VARESE A processo per rapina e resistenza a pubblico ufficiale nella stessa mattinata: due i giudici, due anche i riti scelti, uno soltanto l’imputato. Pietro G., 35 anni, di Varese, una vita difficile alle spalle nonostante il sostegno della famiglia. In questi casi si parla di soggetto noto alle forze dell’ordine ma per fatti non cruenti. Come quelli andati a giudizio ieri mattina il primo davanti al gup Natalia Imarisio, il secondo davanti al giudice Rosella Ferrazzi in costituzione monocratica. La rapina impropria è avvenuta nella primavera 2010 in centro a Varese.
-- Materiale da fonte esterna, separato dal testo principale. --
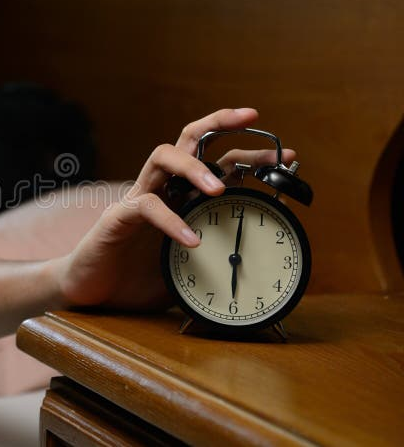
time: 6:00
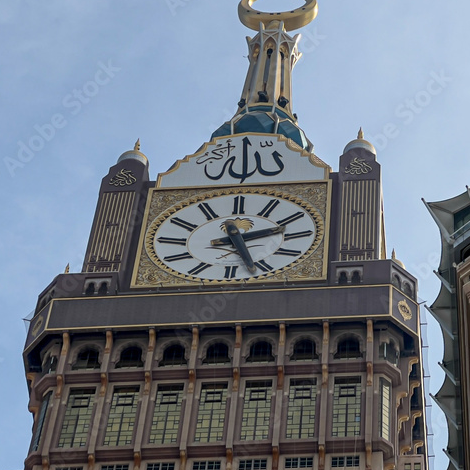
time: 2:26
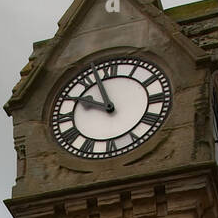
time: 9:56
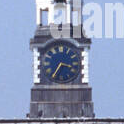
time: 3:35
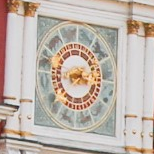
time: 3:43
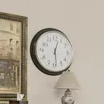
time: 12:28
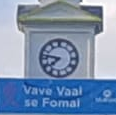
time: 7:46
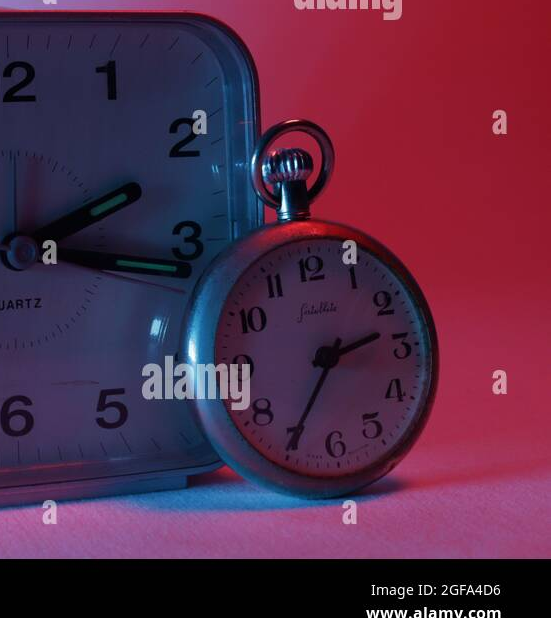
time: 2:35
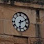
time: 6:11
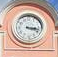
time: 3:17
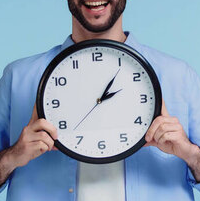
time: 2:06
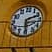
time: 2:29
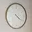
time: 4:20
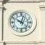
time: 10:02
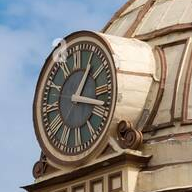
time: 1:18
Ammontare del bottino: cinque euro. La condanna, a fronte del guadagno, appare di tutto rispetto: due anni con accoglimento delle richieste dell’accusa sostenuta dal pubblico ministero Sabrina Ditaranto. I fatti. L’uomo incontra un ragazzino a spasso per strada, lo avvicina e gli chiede di cambiargli cinque euro dalla moneta alla carta. Il ragazzino estrae una banconota da cinque dal portafoglio vedendosela strappare Il ladro, perché nel frangente quello commesso sarebbe stato un furto, a quel punto è saltato su un bus di passaggio per darsi alla fuga. Ma

il ragazzo l’ha inseguito riuscendo a prendere lo stesso pullman; ne è seguito un battibecco accesso al termine del quale il trentacinquenne ha spinto il ragazzo già dal mezzo pubblico finendo però per essere identificato poco dopo. Come si diceva il soggetto è noto; molto spesso bazzica la zona della stazione ferroviaria dove bivacca. La resistenza risale allo stesso anno; quando l’uomo si è scaldato davanti ad un controllo perdendo le staffe e dando in escandescenza contro le forze dell’ordine. Pena comminata ieri mattina, con accusa sostenuta dal pm d’udienza Aldo Macciani, sei mesi. Quasi tre anni di carcere accumulati in poche ore. «Stiamo parlando di un soggetto disagiato, non di un criminale di spessore» spiega l’avvocato difensore Alessandra D’Accardio. «Non è pericoloso; è stata rigettata una richiesta di inasprimento della misura di sorveglianza speciale alla quale è sottoposto. Ora c’è un assistente sociale che si sta occupando di lui; la speranza è di poterlo sistemare in una comunità. Magari lontana da Varese dove tutti lo conoscono e dove non riesce a trovare lavoro. Un posto dove poter ricominciare».